What do you do when you are stuck in an elevator and one of those stuck in there with you is the Devil? You pray the light never goes out and the firefighters get there - fast. The movie is an inventive thriller, balancing a tale between theology and terror. It is one of those rare movies that stays well within itself to create a terrifying paranormal mystery that, for once, does not insult the audience's intelligence.

There are many things in the movie that worked. The story was spot on. There is a dark, brooding tone to the movie, brought on by an abundance of deep wind instruments in the soundtrack and visuals featuring a darker, desaturated look. Camera work is top notch too, successfully toeing the line of the narrative. The acting is a bit in the light side, and that is probably for the better. And yet, visually the movie is dominated by action outside the elevator, and doesn't quite fall into the category of movies shot in a single location.

Phone Booth

The middle of Manhattan doesn't jump to the top of confined locations - nevertheless the movie Phone Booth is an entertaining movie shot in a limited location in and around a phone booth. Like the movie Quarantine, the movie does include flash-backs and alternate scenes set in different locations, but it was successful as an attempt to marketing a minimalist movie to a mass audience. And more importantly it introduced us to Stu - the slimey, unfaithful, scumbag, PR executive that Colin Farrell got us all to hate.

If you haven't already heard, the movie revolves around Stu, and an unnamed psychotic killer with a sniper rifle that has him on the phone and in his sights. As police surround Stu, he has to communicate this fact to them, while hoping to salvage his marriage that the sniper seems to know everything about.

Das Boot

It is almost impossible to talk about a single location movie without Das Boot on the list.

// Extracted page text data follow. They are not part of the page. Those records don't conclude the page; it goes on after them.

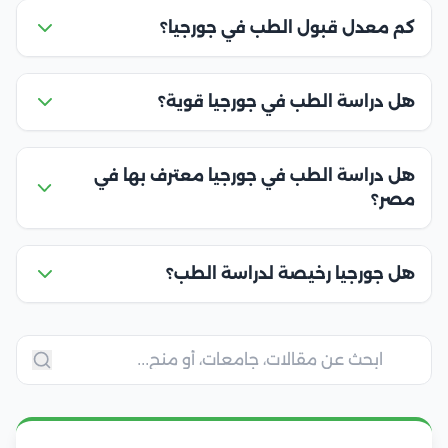
كم معدل قبول الطب في جورجيا؟
هل دراسة الطب في جورجيا قوية؟
هل دراسة الطب في جورجيا معترف بها في
مصر؟
هل جورجيا رخيصة لدراسة الطب؟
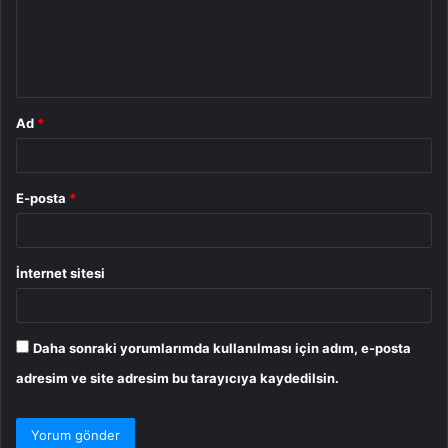
u
m
*
Ad
*
E-posta
*
İnternet sitesi
Daha sonraki yorumlarımda kullanılması için adım, e-posta
adresim ve site adresim bu tarayıcıya kaydedilsin.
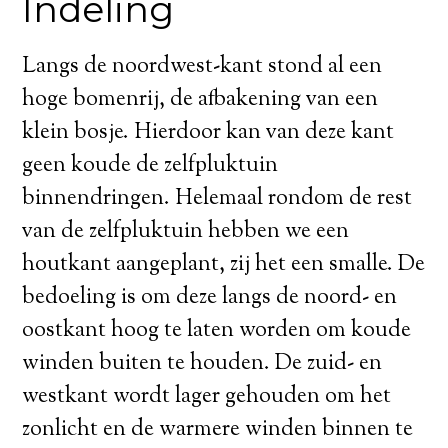
Indeling
Langs de noordwest-kant stond al een
hoge bomenrij, de afbakening van een
klein bosje. Hierdoor kan van deze kant
geen koude de zelfpluktuin
binnendringen. Helemaal rondom de rest
van de zelfpluktuin hebben we een
houtkant aangeplant, zij het een smalle. De
bedoeling is om deze langs de noord- en
oostkant hoog te laten worden om koude
winden buiten te houden. De zuid- en
westkant wordt lager gehouden om het
zonlicht en de warmere winden binnen te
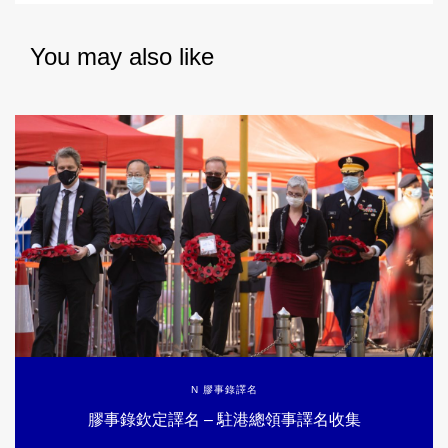
You may also like
N 膠事錄譯名
膠事錄欽定譯名 – 駐港總領事譯名收集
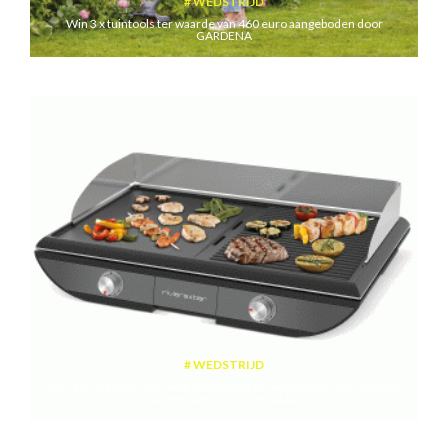
WEDSTRIJD
Win 3 x tuintools ter waarde van 460 euro aangeboden door
GARDENA
WEDSTRIJD
Win een plancha met twee kookzones ter waarde van 189,99 euro
aangeboden door riviera&bar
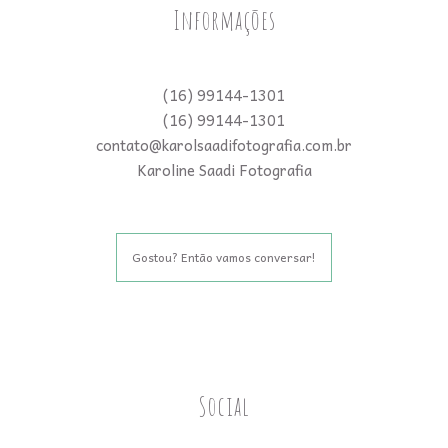
Informações
(16) 99144-1301
(16) 99144-1301
contato@karolsaadifotografia.com.br
Karoline Saadi Fotografia
Gostou? Então vamos conversar!
Social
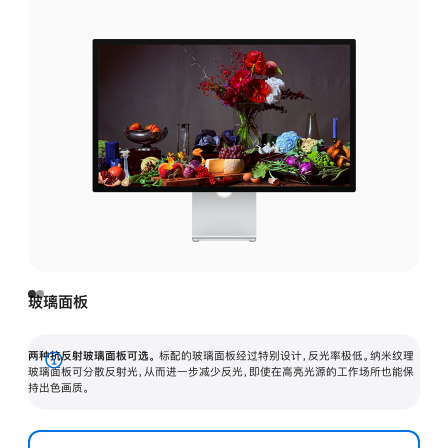
玻璃面板
两种抗反射玻璃面板可选。
标配的玻璃面板经过特别设计，反光率极低。纳米纹理
展
玻璃面板可分散反射光，从而进一步减少反光，即使在高亮光源的工作场所也能保
持出色画质。
开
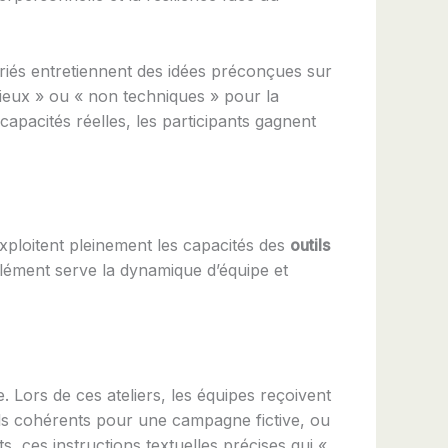
ariés entretiennent des idées préconçues sur
 vieux » ou « non techniques » pour la
capacités réelles, les participants gagnent
exploitent pleinement les capacités des
outils
élément serve la dynamique d’équipe et
. Lors de ces ateliers, les équipes reçoivent
uels cohérents pour une campagne fictive, ou
s, ces instructions textuelles précises qui «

This was a tricky one, because the movie while definitely restricted to one location - a submarine in the middle of a World War, is largely shot more theatrically, and does not necessarily convey the cinematographic difficulty presented by the rest of the movies on this list.

Yet the gritty thriller is the rearguard, for this list, being an almost perfect movie of the battle for survival of a German U-Boat in WWII. The movie takes an alternate stage to view the action, conveying the same feelings of fear, loss and courage while challenging the conventional view of the "enemy". If there is one movie on the list you should have watched - it is this one.